- [What this task involves]: In this exercise, retype exactly the lines from the start of the entries through the line bearing "G04 Gerber Fmt", leaving every picture out.

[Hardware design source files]
################

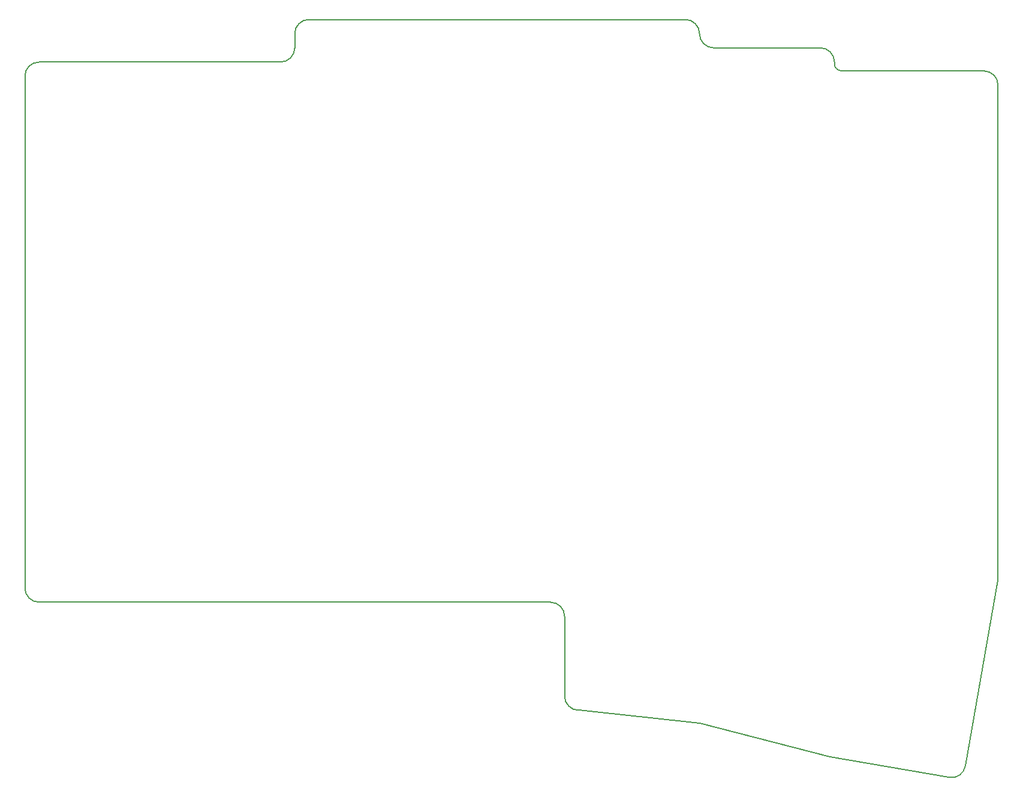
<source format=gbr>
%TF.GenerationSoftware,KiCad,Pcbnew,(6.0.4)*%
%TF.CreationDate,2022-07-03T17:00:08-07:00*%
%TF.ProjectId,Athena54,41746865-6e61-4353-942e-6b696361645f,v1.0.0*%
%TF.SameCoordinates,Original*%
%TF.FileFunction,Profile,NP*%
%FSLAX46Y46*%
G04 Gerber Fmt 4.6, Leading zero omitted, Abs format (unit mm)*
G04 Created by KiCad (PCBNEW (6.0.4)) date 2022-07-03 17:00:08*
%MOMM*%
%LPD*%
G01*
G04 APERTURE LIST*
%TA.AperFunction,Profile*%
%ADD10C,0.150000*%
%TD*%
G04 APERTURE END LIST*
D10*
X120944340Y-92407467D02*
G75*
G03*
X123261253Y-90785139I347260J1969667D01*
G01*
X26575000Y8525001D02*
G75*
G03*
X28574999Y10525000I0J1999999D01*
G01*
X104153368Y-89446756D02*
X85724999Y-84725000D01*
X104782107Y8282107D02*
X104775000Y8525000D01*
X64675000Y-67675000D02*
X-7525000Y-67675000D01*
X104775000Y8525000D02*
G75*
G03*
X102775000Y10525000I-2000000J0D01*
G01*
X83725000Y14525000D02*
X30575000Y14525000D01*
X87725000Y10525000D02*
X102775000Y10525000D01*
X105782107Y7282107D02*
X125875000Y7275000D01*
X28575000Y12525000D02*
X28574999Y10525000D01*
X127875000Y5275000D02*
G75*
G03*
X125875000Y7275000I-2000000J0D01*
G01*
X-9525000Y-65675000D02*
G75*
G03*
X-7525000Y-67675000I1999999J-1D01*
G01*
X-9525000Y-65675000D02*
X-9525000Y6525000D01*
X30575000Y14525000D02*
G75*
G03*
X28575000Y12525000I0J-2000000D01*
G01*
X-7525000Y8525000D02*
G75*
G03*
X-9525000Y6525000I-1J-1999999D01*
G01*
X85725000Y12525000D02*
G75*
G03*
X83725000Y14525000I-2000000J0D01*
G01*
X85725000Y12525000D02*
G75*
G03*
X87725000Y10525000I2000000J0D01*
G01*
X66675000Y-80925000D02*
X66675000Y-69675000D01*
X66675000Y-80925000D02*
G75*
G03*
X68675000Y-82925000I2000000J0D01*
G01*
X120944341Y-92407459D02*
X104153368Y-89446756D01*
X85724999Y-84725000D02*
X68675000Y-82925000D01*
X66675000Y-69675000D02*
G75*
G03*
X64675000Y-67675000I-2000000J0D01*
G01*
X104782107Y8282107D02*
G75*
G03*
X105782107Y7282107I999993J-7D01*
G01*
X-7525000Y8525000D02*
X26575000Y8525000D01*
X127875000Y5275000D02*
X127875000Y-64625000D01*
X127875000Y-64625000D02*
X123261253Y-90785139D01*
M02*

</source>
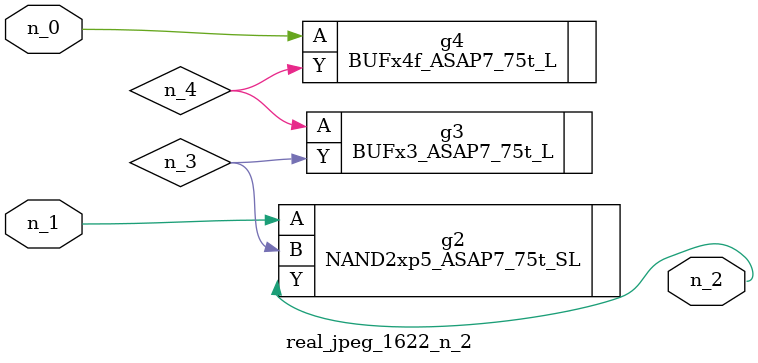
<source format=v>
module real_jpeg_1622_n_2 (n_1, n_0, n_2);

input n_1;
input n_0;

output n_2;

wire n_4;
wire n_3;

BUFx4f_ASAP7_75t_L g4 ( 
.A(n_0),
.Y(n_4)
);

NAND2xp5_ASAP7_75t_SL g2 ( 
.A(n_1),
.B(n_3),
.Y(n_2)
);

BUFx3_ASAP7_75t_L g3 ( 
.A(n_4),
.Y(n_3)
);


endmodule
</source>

################

- [Exercise response]:
<source format=gbr>
%TF.GenerationSoftware,KiCad,Pcbnew,(6.0.4)*%
%TF.CreationDate,2022-07-03T17:00:08-07:00*%
%TF.ProjectId,Athena54,41746865-6e61-4353-942e-6b696361645f,v1.0.0*%
%TF.SameCoordinates,Original*%
%TF.FileFunction,Profile,NP*%
%FSLAX46Y46*%
G04 Gerber Fmt 4.6, Leading zero omitted, Abs format (unit mm)*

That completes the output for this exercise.